─── Input for this task ───

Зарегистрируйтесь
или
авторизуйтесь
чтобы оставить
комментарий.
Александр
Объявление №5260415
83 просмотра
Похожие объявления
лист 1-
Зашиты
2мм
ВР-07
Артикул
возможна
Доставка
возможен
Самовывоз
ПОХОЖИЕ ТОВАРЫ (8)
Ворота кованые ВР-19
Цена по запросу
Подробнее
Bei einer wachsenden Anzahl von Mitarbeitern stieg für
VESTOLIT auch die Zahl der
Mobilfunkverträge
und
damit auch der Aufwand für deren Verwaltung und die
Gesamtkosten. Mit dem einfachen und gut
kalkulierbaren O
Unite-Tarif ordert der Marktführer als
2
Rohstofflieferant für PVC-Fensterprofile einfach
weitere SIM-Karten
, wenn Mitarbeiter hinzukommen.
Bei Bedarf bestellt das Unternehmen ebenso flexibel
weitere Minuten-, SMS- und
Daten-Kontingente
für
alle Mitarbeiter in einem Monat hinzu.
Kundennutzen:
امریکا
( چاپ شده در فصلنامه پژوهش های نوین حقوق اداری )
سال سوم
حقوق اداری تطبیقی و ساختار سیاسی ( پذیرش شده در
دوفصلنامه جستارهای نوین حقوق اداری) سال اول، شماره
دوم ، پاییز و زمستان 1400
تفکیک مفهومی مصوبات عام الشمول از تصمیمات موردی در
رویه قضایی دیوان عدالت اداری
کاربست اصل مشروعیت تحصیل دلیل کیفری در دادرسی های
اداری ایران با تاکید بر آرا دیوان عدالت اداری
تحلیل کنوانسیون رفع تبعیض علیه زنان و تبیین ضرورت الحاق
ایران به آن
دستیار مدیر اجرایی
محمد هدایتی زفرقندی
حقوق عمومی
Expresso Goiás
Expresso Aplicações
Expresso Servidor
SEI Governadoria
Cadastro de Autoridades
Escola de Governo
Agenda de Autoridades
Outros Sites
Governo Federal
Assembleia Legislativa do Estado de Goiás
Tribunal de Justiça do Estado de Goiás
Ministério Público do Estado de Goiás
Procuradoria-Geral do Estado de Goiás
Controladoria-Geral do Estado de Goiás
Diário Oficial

───

**Work order:** A verbatim transcription is required of the lines from the one with "اداری ایران با تاکید بر آرا دیوان عدالت اداری" through the final line of the entries above, and of nothing else.

**The answer:**
اداری ایران با تاکید بر آرا دیوان عدالت اداری
تحلیل کنوانسیون رفع تبعیض علیه زنان و تبیین ضرورت الحاق
ایران به آن
دستیار مدیر اجرایی
محمد هدایتی زفرقندی
حقوق عمومی
Expresso Goiás
Expresso Aplicações
Expresso Servidor
SEI Governadoria
Cadastro de Autoridades
Escola de Governo
Agenda de Autoridades
Outros Sites
Governo Federal
Assembleia Legislativa do Estado de Goiás
Tribunal de Justiça do Estado de Goiás
Ministério Público do Estado de Goiás
Procuradoria-Geral do Estado de Goiás
Controladoria-Geral do Estado de Goiás
Diário Oficial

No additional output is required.